Nadir still smiles as he recalls his friendship with the Scottish woman and says that to this day, his own tactic for sharing about Jesus is to build relationships first. He has found that a relationship works against the fear of rejection from family and community that many Hindus face. “We can use farming or friendship; we can do anything to build trust. But we have to be creative with which way is suitable to reach people,” Nadir explains. He knows it was not just a coincidence he met a friend all the way in the Middle East but that this relationship was part of God’s love and plan for his life.

Even though all Nadir knew of his earthly father was the question mark beside ‘Father’s name’ on his birth certificate, he learnt God who had chosen him and knew him by name. “After encountering Jesus Christ, the pain, the burden was all gone. I felt very proud because God had chosen me, and He says that I am His son,” Nadir shares. For a year, Nadir studied the Bible secretly with a small group before being baptised. Soon after, he returned to his home country to share what he had learnt with his fellow countrymen.

Sharing the gospel

Nadir first shared his new faith with his wife, who was from a Hindu family and whom he had married before he went to work in the Middle East. His passion for telling others about Jesus continued to grow, and he joined OM for a year-long agricultural internship, where he was further inspired by the vision to share Jesus in some of the hardest-to-reach parts of the country. After leaving to study at a Bible college, he committed to serve with OM again in 2021.

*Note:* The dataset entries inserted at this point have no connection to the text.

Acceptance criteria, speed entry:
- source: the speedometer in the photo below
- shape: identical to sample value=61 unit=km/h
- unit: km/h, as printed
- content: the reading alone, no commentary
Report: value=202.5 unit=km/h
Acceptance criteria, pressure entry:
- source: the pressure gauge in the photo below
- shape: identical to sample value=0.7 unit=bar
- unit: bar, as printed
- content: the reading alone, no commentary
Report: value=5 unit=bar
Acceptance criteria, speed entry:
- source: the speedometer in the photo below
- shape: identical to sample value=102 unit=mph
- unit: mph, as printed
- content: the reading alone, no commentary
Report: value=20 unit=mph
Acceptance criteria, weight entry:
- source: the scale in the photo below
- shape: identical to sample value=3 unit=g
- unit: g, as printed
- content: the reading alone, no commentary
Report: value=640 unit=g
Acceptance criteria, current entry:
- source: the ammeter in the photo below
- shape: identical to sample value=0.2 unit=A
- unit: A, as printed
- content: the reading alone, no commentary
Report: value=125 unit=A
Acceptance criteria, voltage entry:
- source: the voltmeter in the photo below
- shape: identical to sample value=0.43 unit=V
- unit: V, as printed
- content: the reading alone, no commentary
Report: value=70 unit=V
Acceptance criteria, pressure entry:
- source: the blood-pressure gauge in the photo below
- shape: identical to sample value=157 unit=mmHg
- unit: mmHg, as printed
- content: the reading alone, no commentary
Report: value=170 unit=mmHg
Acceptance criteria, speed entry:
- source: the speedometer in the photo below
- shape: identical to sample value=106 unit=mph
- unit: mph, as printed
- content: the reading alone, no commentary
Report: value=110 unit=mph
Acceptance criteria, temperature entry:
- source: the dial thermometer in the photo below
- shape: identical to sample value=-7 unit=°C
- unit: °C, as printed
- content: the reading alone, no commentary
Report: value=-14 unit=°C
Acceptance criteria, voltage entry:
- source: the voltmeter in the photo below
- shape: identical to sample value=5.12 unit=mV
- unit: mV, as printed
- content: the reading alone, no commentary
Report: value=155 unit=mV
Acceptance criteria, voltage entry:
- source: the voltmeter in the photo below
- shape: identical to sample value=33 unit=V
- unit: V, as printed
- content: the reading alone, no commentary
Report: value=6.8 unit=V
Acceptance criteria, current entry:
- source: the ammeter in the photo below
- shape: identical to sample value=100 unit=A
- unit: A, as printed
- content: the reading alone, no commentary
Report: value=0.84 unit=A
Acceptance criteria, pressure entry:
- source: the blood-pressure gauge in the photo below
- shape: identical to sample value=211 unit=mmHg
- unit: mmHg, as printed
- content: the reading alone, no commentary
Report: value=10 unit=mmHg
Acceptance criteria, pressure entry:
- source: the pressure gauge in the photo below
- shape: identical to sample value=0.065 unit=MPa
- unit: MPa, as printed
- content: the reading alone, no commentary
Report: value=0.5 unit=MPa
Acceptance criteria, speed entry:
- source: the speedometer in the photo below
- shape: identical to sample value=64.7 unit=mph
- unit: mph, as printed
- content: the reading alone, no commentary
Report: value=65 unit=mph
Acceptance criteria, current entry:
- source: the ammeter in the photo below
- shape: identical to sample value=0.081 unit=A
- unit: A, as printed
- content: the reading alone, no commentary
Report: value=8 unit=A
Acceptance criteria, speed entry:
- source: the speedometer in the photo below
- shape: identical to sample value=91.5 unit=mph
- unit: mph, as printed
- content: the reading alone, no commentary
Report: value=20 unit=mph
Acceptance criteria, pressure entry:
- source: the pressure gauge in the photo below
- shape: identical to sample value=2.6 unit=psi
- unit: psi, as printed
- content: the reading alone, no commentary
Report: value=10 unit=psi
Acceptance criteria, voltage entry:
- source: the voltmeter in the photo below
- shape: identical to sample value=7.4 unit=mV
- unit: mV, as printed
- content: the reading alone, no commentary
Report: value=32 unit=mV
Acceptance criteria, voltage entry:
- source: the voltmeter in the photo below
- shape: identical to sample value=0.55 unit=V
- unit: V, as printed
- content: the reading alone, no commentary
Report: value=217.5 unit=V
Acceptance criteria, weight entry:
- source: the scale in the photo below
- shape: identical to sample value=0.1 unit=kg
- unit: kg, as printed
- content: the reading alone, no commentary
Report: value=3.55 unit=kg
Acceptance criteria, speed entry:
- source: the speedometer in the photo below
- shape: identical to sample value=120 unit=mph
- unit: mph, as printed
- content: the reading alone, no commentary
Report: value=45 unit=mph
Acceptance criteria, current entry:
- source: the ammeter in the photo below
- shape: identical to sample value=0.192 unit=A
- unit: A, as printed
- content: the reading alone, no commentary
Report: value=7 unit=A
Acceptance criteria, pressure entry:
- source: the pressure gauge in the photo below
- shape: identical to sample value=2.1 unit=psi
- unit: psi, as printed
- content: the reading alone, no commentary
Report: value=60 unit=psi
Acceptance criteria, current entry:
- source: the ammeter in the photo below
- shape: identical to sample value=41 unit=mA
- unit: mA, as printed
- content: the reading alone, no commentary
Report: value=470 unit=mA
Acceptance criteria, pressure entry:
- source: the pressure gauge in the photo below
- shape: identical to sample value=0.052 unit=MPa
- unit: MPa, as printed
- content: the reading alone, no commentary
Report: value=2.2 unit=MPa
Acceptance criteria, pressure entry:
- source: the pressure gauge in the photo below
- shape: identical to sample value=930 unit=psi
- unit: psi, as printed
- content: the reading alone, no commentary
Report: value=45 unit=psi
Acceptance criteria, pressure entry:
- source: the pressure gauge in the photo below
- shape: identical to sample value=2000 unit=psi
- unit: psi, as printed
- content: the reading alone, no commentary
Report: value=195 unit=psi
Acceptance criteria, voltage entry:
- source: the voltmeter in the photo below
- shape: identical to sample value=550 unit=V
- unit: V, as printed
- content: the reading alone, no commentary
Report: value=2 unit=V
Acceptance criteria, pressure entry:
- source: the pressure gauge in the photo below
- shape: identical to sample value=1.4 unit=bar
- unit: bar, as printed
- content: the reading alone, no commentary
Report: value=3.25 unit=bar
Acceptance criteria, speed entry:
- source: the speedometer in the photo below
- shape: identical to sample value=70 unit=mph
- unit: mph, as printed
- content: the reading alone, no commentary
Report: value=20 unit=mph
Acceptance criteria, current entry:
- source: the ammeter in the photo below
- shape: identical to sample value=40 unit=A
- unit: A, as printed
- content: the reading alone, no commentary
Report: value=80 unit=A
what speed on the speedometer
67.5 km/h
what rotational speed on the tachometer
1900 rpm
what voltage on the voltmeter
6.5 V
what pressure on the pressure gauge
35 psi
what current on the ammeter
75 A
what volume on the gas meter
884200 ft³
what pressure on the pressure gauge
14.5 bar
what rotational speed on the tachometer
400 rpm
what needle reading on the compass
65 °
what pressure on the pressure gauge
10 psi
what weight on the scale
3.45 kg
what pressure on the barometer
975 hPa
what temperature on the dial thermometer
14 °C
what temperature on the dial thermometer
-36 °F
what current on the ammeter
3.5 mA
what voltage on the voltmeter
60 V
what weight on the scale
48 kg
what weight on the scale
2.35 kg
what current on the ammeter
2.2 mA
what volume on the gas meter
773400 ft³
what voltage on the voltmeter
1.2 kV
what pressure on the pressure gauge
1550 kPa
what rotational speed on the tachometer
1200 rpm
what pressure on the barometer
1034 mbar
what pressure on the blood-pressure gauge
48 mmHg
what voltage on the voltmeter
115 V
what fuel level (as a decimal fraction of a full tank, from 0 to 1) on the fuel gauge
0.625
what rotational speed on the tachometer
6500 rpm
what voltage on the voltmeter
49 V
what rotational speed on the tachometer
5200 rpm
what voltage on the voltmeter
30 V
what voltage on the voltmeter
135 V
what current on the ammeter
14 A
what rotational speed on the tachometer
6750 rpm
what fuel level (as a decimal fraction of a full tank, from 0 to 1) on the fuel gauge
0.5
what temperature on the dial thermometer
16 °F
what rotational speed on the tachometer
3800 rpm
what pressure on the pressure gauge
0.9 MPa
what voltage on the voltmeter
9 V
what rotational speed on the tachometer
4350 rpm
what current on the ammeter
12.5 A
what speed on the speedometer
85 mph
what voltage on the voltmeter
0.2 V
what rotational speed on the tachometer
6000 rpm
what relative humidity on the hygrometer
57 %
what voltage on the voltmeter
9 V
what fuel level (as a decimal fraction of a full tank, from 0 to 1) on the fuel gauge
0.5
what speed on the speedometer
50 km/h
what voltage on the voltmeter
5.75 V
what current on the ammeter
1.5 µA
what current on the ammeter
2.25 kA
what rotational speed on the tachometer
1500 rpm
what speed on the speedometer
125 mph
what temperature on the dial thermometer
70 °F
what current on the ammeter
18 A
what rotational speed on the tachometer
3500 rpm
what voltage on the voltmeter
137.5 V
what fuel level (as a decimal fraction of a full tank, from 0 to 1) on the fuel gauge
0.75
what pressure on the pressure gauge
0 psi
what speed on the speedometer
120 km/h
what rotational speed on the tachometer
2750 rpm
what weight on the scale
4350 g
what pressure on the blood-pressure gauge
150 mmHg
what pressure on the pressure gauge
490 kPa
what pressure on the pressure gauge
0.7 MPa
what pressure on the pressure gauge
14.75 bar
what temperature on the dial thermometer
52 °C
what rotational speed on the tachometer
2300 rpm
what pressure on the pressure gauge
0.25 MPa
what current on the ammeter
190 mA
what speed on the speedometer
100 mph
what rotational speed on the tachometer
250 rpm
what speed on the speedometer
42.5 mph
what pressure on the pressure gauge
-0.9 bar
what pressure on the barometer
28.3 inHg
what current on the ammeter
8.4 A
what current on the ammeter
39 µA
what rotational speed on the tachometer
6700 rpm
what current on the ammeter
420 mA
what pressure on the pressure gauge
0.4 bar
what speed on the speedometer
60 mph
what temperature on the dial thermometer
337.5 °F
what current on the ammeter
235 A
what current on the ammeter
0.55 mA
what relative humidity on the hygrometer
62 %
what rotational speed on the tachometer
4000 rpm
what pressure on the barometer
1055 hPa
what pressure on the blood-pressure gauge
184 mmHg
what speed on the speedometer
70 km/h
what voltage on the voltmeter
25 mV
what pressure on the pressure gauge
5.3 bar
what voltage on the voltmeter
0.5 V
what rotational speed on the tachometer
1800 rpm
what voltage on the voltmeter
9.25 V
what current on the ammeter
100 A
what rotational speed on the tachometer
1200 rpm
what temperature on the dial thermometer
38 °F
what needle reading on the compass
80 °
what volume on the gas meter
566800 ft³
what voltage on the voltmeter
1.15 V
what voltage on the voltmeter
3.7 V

His current primary role is to pack Christian literature into smaller bundles that are then distributed in large bags to OM teams and churches across the country. Work that might seem trivial to some has not lessened Nadir’s passion. Instead, he faithfully packs hundreds of thousands of books each year, confident that his work contributes to God’s Word ending up in the hands of men, women and children who otherwise have very little access to Jesus. “The greatest thing is working with God… He is our source, and if anyone can work with their source, obviously that person is going to be energetic,” he explains. “As Jesus followers, our focus is to spread the gospel, the Word of God, to the people. Our main focus is missions.”

This conviction that everyone deserves a chance to know they are loved by Jesus springs from Nadir’s confidence that he is part of God’s family. The pain and rejection he used to shrink from daily have been replaced with joy and peace in Jesus. “If I had not encountered Jesus Christ in the Middle East, I would be a different person at the moment,” he shared. From his first encounters with God’s Word through the Bible study in the Middle East to his Bible studies to his role as a book packer who makes it possible for others to receive Christian literature, Nadir has discovered more about his heavenly Father – and this perfect love has transformed his life for good.